I would like every line of the records below that contains the word "pull" copied.

(Pictures paired with source code)

******************************

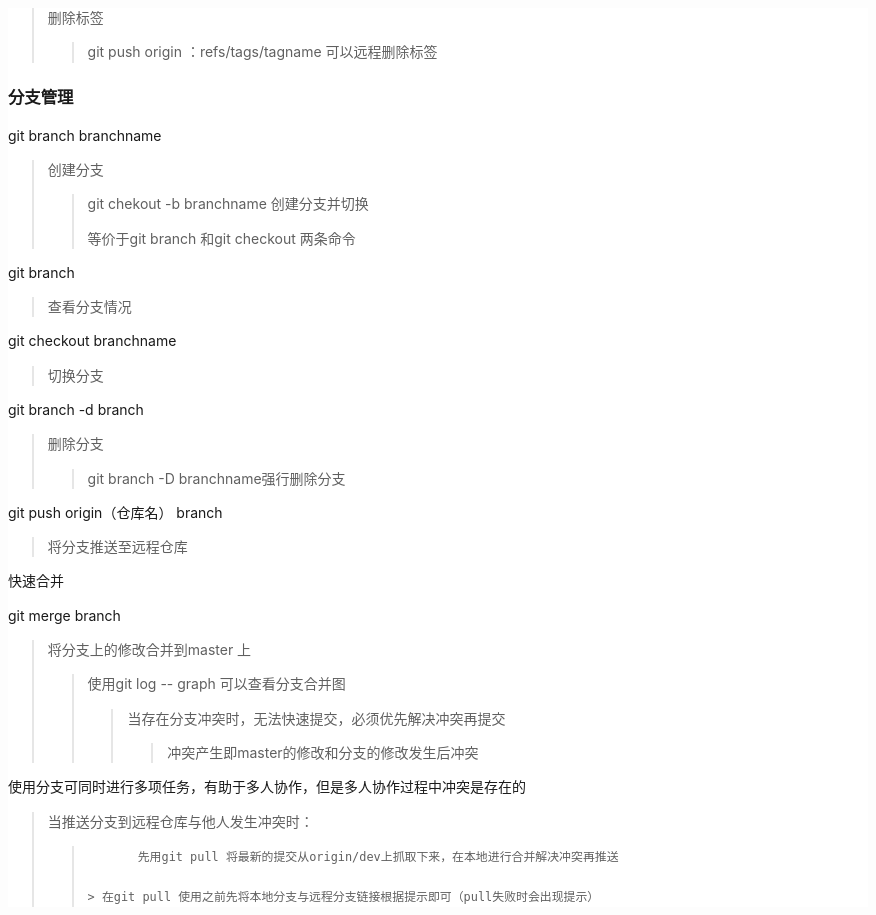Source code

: >删除标签
>
>> git push origin ：refs/tags/tagname 可以远程删除标签

### 分支管理

git branch branchname

> 创建分支
>
> > git chekout -b branchname 创建分支并切换
> >
> > 等价于git branch 和git checkout 两条命令

git branch 

> 查看分支情况

git checkout branchname 

> 切换分支

git branch -d branch

> 删除分支
>
> > git branch -D branchname强行删除分支

git push origin（仓库名） branch

> 将分支推送至远程仓库

快速合并

git merge branch

> 将分支上的修改合并到master 上
>
> > 使用git log -- graph 可以查看分支合并图
> >
> > > 当存在分支冲突时，无法快速提交，必须优先解决冲突再提交
> > >
> > > > 冲突产生即master的修改和分支的修改发生后冲突

​		使用分支可同时进行多项任务，有助于多人协作，但是多人协作过程中冲突是存在的

> 当推送分支到远程仓库与他人发生冲突时：
>
> >		​		先用git pull 将最新的提交从origin/dev上抓取下来，在本地进行合并解决冲突再推送
> >
> >		> 在git pull 使用之前先将本地分支与远程分支链接根据提示即可（pull失败时会出现提示）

******************************

OUTPUT FOR THIS TASK:
> >		​		先用git pull 将最新的提交从origin/dev上抓取下来，在本地进行合并解决冲突再推送
> >		> 在git pull 使用之前先将本地分支与远程分支链接根据提示即可（pull失败时会出现提示）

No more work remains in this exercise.